Mesures fédérales relatives au carbone

Le budget de 2017 indique qu'au cours des prochains mois, le gouvernement publiera un document de consultation comprenant les détails techniques du mécanisme proposé de filet de sécurité fédéral pour la tarification de la pollution causée par le carbone afin de mettre en place une tarification du carbone dans toutes les provinces et tous les territoires d'ici 2018. Les provinces et les territoires qui n'ont pas encore établi de régime auront le choix entre deux systèmes : l'imposition d'un prix direct sur la pollution causée par le carbone ou un système de plafonnement et d'échange. Le gouvernement instaurera un filet de sécurité pour la tarification qui s'appliquera dans les provinces et les territoires qui ne respectent pas le modèle fédéral pour la tarification de la pollution causée par le carbone.

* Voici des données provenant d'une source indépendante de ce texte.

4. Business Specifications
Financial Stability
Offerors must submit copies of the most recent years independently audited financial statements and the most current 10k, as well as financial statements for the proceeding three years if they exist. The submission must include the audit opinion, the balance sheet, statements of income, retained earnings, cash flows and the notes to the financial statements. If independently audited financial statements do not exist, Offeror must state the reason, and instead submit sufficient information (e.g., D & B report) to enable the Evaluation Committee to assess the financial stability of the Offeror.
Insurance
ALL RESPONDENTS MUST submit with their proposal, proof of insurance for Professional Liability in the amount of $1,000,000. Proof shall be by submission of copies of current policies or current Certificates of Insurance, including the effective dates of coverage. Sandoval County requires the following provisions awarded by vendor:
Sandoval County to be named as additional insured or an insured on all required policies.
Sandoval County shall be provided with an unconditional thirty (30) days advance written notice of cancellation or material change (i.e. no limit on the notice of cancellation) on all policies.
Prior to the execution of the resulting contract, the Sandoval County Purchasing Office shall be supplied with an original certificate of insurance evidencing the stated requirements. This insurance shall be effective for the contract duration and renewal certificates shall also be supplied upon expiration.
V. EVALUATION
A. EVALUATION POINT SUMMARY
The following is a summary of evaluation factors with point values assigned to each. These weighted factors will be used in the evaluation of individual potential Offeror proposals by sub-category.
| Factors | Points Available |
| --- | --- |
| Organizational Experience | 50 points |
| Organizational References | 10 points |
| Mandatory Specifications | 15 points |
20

Mesures annoncées antérieurement

Le budget de 2017 confirme l'intention du gouvernement d'aller de l'avant avec les mesures fiscales et connexes annoncées antérieurement suivantes, telles qu'elles ont été modifiées afin de tenir compte des consultations et des délibérations qui ont eu lieu depuis leur annonce ou leur publication :

  • mesures annoncées le 3 octobre 2016 afin d'accroître l'équité par rapport à l'exonération des gains en capital sur la vente d'une résidence principale;
  • mesure annoncée dans le budget de 2016 à propos des exigences de déclaration de renseignements s'appliquant à certaines dispositions d'un intérêt dans une police d'assurance-vie;
  • propositions législatives publiées le 16 septembre 2016 relativement à des modifications techniques de l'impôt sur le revenu;
  • propositions législatives et réglementaires publiées le 22 juillet 2016 relativement à la TPS/TVH;
  • mesures confirmées dans le budget de 2016 en ce qui concerne le choix des coentreprises concernant la TPS/TVH.

Le budget de 2017 réaffirme par ailleurs l'engagement du gouvernement d'aller de l'avant avec des modifications techniques requises afin d'améliorer la certitude du régime fiscal.

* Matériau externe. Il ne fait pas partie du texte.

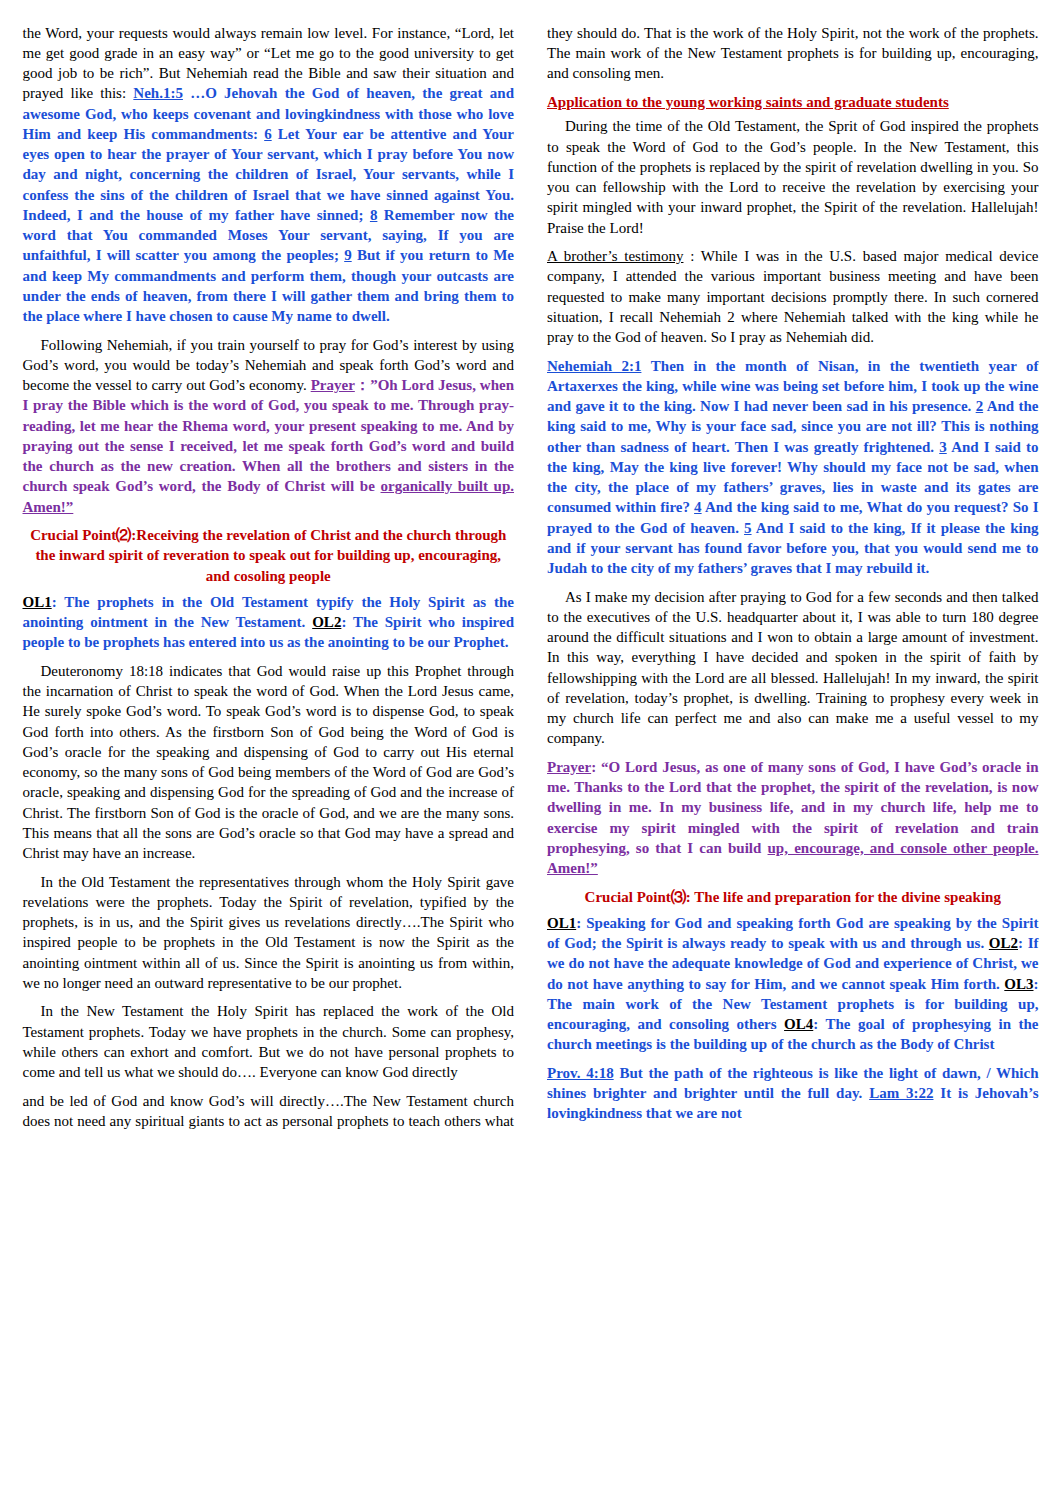the Word, your requests would always remain low level. For instance, “Lord, let me get good grade in an easy way” or “Let me go to the good university to get good job to be rich”. But Nehemiah read the Bible and saw their situation and prayed like this: Neh.1:5 …O Jehovah the God of heaven, the great and awesome God, who keeps covenant and lovingkindness with those who love Him and keep His commandments: 6 Let Your ear be attentive and Your eyes open to hear the prayer of Your servant, which I pray before You now day and night, concerning the children of Israel, Your servants, while I confess the sins of the children of Israel that we have sinned against You. Indeed, I and the house of my father have sinned; 8 Remember now the word that You commanded Moses Your servant, saying, If you are unfaithful, I will scatter you among the peoples; 9 But if you return to Me and keep My commandments and perform them, though your outcasts are under the ends of heaven, from there I will gather them and bring them to the place where I have chosen to cause My name to dwell.
Following Nehemiah, if you train yourself to pray for God’s interest by using God’s word, you would be today’s Nehemiah and speak forth God’s word and become the vessel to carry out God’s economy. Prayer：”Oh Lord Jesus, when I pray the Bible which is the word of God, you speak to me. Through pray-reading, let me hear the Rhema word, your present speaking to me. And by praying out the sense I received, let me speak forth God’s word and build the church as the new creation. When all the brothers and sisters in the church speak God’s word, the Body of Christ will be organically built up. Amen!”
Crucial Point⑵:Receiving the revelation of Christ and the church through the inward spirit of reveration to speak out for building up, encouraging, and cosoling people
OL1: The prophets in the Old Testament typify the Holy Spirit as the anointing ointment in the New Testament. OL2: The Spirit who inspired people to be prophets has entered into us as the anointing to be our Prophet.
Deuteronomy 18:18 indicates that God would raise up this Prophet through the incarnation of Christ to speak the word of God. When the Lord Jesus came, He surely spoke God’s word. To speak God’s word is to dispense God, to speak God forth into others. As the firstborn Son of God being the Word of God is God’s oracle for the speaking and dispensing of God to carry out His eternal economy, so the many sons of God being members of the Word of God are God’s oracle, speaking and dispensing God for the spreading of God and the increase of Christ. The firstborn Son of God is the oracle of God, and we are the many sons. This means that all the sons are God’s oracle so that God may have a spread and Christ may have an increase.
In the Old Testament the representatives through whom the Holy Spirit gave revelations were the prophets. Today the Spirit of revelation, typified by the prophets, is in us, and the Spirit gives us revelations directly….The Spirit who inspired people to be prophets in the Old Testament is now the Spirit as the anointing ointment within all of us. Since the Spirit is anointing us from within, we no longer need an outward representative to be our prophet.
In the New Testament the Holy Spirit has replaced the work of the Old Testament prophets. Today we have prophets in the church. Some can prophesy, while others can exhort and comfort. But we do not have personal prophets to come and tell us what we should do…. Everyone can know God directly
and be led of God and know God’s will directly….The New Testament church does not need any spiritual giants to act as personal prophets to teach others what they should do. That is the work of the Holy Spirit, not the work of the prophets. The main work of the New Testament prophets is for building up, encouraging, and consoling men.
Application to the young working saints and graduate students
During the time of the Old Testament, the Sprit of God inspired the prophets to speak the Word of God to the God’s people. In the New Testament, this function of the prophets is replaced by the spirit of revelation dwelling in you. So you can fellowship with the Lord to receive the revelation by exercising your spirit mingled with your inward prophet, the Spirit of the revelation. Hallelujah! Praise the Lord!
A brother’s testimony : While I was in the U.S. based major medical device company, I attended the various important business meeting and have been requested to make many important decisions promptly there. In such cornered situation, I recall Nehemiah 2 where Nehemiah talked with the king while he pray to the God of heaven. So I pray as Nehemiah did.
Nehemiah 2:1 Then in the month of Nisan, in the twentieth year of Artaxerxes the king, while wine was being set before him, I took up the wine and gave it to the king. Now I had never been sad in his presence. 2 And the king said to me, Why is your face sad, since you are not ill? This is nothing other than sadness of heart. Then I was greatly frightened. 3 And I said to the king, May the king live forever! Why should my face not be sad, when the city, the place of my fathers’ graves, lies in waste and its gates are consumed within fire? 4 And the king said to me, What do you request? So I prayed to the God of heaven. 5 And I said to the king, If it please the king and if your servant has found favor before you, that you would send me to Judah to the city of my fathers’ graves that I may rebuild it.
As I make my decision after praying to God for a few seconds and then talked to the executives of the U.S. headquarter about it, I was able to turn 180 degree around the difficult situations and I won to obtain a large amount of investment. In this way, everything I have decided and spoken in the spirit of faith by fellowshipping with the Lord are all blessed. Hallelujah! In my inward, the spirit of revelation, today’s prophet, is dwelling. Training to prophesy every week in my church life can perfect me and also can make me a useful vessel to my company.
Prayer: “O Lord Jesus, as one of many sons of God, I have God’s oracle in me. Thanks to the Lord that the prophet, the spirit of the revelation, is now dwelling in me. In my business life, and in my church life, help me to exercise my spirit mingled with the spirit of revelation and train prophesying, so that I can build up, encourage, and console other people. Amen!”
Crucial Point⑶: The life and preparation for the divine speaking
OL1: Speaking for God and speaking forth God are speaking by the Spirit of God; the Spirit is always ready to speak with us and through us. OL2: If we do not have the adequate knowledge of God and experience of Christ, we do not have anything to say for Him, and we cannot speak Him forth. OL3: The main work of the New Testament prophets is for building up, encouraging, and consoling others OL4: The goal of prophesying in the church meetings is the building up of the church as the Body of Christ
Prov. 4:18 But the path of the righteous is like the light of dawn, / Which shines brighter and brighter until the full day. Lam 3:22 It is Jehovah’s lovingkindness that we are not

Le budget de 2017 ne comprend aucune mesure fiscale visant les organisations sans but lucratif. Dans le budget de 2014, le gouvernement avait fait part de son intention d'examiner l'exonération d'impôt à l'égard des organismes sans but lucratif. Dans le cadre de son examen, il avait indiqué qu'il publierait un document de consultation pour avis et consulterait davantage, au besoin, les intervenants. À ce jour, aucune publication n'a été annoncée. À l'instar des autres années, le budget de 2017 n'aborde pas la question du processus de consultation proposé.